In 2015, around the time the original OBR predictions came out, I wrote an essay in the Guardian predicting that austerity and budget-balancing would create a disastrous crisis in private debt. Now it's so clearly, unmistakably, happening that even the OBR cannot deny it.

I believe the time has come for there be a public investigation - a formal public inquiry, in fact - into how this could be allowed to happen. After the 2008 crash, at least the economists in Treasury and the Bank of England could plausibly claim they hadn't completely understood the relation between private debt and financial instability. Now they simply have no excuse.

What on earth is an institution called the “Office for Budget Responsibility” credulously imagining corporate borrowing binges in order to suggest the government will balance the budget to no ill effects? How responsible is that? Even the second chart is extremely odd. Up to 2017, the top and bottom of the diagram are exact mirrors of one another, as they ought to be. However, in the projected future after 2017, the section below the line is much smaller than the section above, apparently seriously understating the amount both of future government, and future private, debt. In other words, the numbers don't add up.

The OBR told the New Statesman ​that it was not aware of any errors in its 2015 forecast for corporate sector net lending, and that the forecast was based on the available data. It said the forecast for business investment has been revised down because of the uncertainty created by Brexit. 

Still, if the “Office of Budget Responsibility” was true to its name, it should be sounding off the alarm bells right about now. So far all we've got is one mention of private debt and a mild warning about the rise of personal debt from the Bank of England, which did not however connect the problem to austerity, and one fairly strong statement from a maverick columnist in the Daily Mail. Otherwise, silence. 

The only plausible explanation is that institutions like the Treasury, OBR, and to a degree as well the Bank of England can't, by definition, warn against the dangers of austerity, however alarming the situation, because they have been set up the way they have in order to justify austerity. It's important to emphasise that most professional economists have never supported Conservative policies in this regard. The policy was adopted because it was convenient to politicians; institutions were set up in order to support it; economists were hired in order to come up with arguments for austerity, rather than to judge whether it would be a good idea. At present, this situation has led us to the brink of disaster.
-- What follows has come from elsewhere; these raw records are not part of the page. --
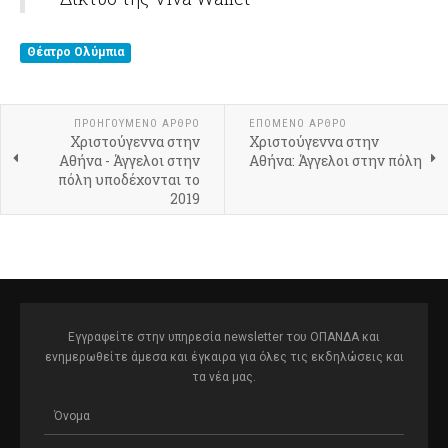
Θέατρο Ολύμπια
ΠΡΟΗΓΟΎΜΕΝΟ ΆΡΘΡΟ
ΕΠΌΜΕΝΟ ΆΡΘΡΟ
Χριστούγεννα στην
Χριστούγεννα στην
Αθήνα - Άγγελοι στην
Αθήνα: Άγγελοι στην πόλη
πόλη υποδέχονται το
2019
Εγγραφείτε στην υπηρεσία newsletter του ΟΠΑΝΔΑ και
ενημερωθείτε άμεσα και έγκαιρα για όλες τις εκδηλώσεις και
τα νέα μας.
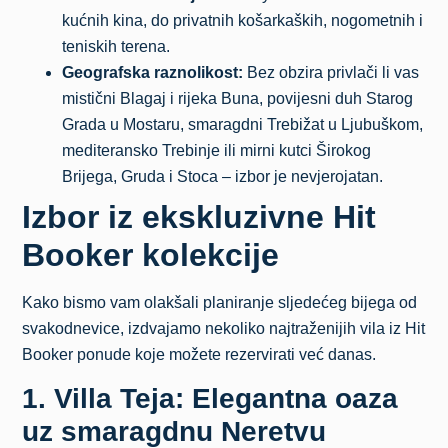
kućnih kina, do privatnih košarkaških, nogometnih i
teniskih terena.
Geografska raznolikost:
Bez obzira privlači li vas
mistični Blagaj i rijeka Buna, povijesni duh Starog
Grada u Mostaru, smaragdni Trebižat u Ljubuškom,
mediteransko Trebinje ili mirni kutci Širokog
Brijega, Gruda i Stoca – izbor je nevjerojatan.
Izbor iz ekskluzivne Hit
Booker kolekcije
Kako bismo vam olakšali planiranje sljedećeg bijega od
svakodnevice, izdvajamo nekoliko najtraženijih vila iz Hit
Booker ponude koje možete rezervirati već danas.
1. Villa Teja: Elegantna oaza
uz smaragdnu Neretvu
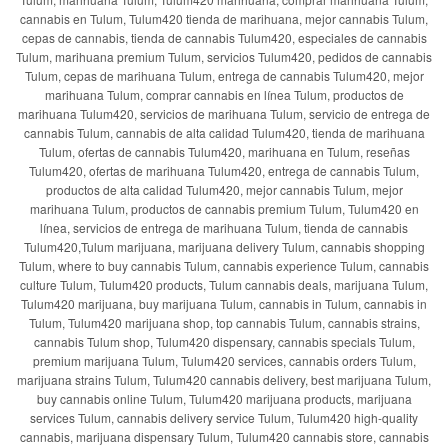
cannabis en Tulum, Tulum420 tienda de marihuana, mejor cannabis Tulum,
cepas de cannabis, tienda de cannabis Tulum420, especiales de cannabis
Tulum, marihuana premium Tulum, servicios Tulum420, pedidos de cannabis
Tulum, cepas de marihuana Tulum, entrega de cannabis Tulum420, mejor
marihuana Tulum, comprar cannabis en línea Tulum, productos de
marihuana Tulum420, servicios de marihuana Tulum, servicio de entrega de
cannabis Tulum, cannabis de alta calidad Tulum420, tienda de marihuana
Tulum, ofertas de cannabis Tulum420, marihuana en Tulum, reseñas
Tulum420, ofertas de marihuana Tulum420, entrega de cannabis Tulum,
productos de alta calidad Tulum420, mejor cannabis Tulum, mejor
marihuana Tulum, productos de cannabis premium Tulum, Tulum420 en
línea, servicios de entrega de marihuana Tulum, tienda de cannabis
Tulum420,Tulum marijuana, marijuana delivery Tulum, cannabis shopping
Tulum, where to buy cannabis Tulum, cannabis experience Tulum, cannabis
culture Tulum, Tulum420 products, Tulum cannabis deals, marijuana Tulum,
Tulum420 marijuana, buy marijuana Tulum, cannabis in Tulum, cannabis in
Tulum, Tulum420 marijuana shop, top cannabis Tulum, cannabis strains,
cannabis Tulum shop, Tulum420 dispensary, cannabis specials Tulum,
premium marijuana Tulum, Tulum420 services, cannabis orders Tulum,
marijuana strains Tulum, Tulum420 cannabis delivery, best marijuana Tulum,
buy cannabis online Tulum, Tulum420 marijuana products, marijuana
services Tulum, cannabis delivery service Tulum, Tulum420 high-quality
cannabis, marijuana dispensary Tulum, Tulum420 cannabis store, cannabis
The last time there was a financial crash, the Queen famously asked: why was no one able to foresee this? We now have the tools. Perhaps the most important task for a public inquiry will be to finally ask: what is the real purpose of the institutions that are supposed to foresee such matters, to what degree have they been politicised, and what would it take to turn them back into institutions that can at least inform us if we're staring into the lights of an oncoming train?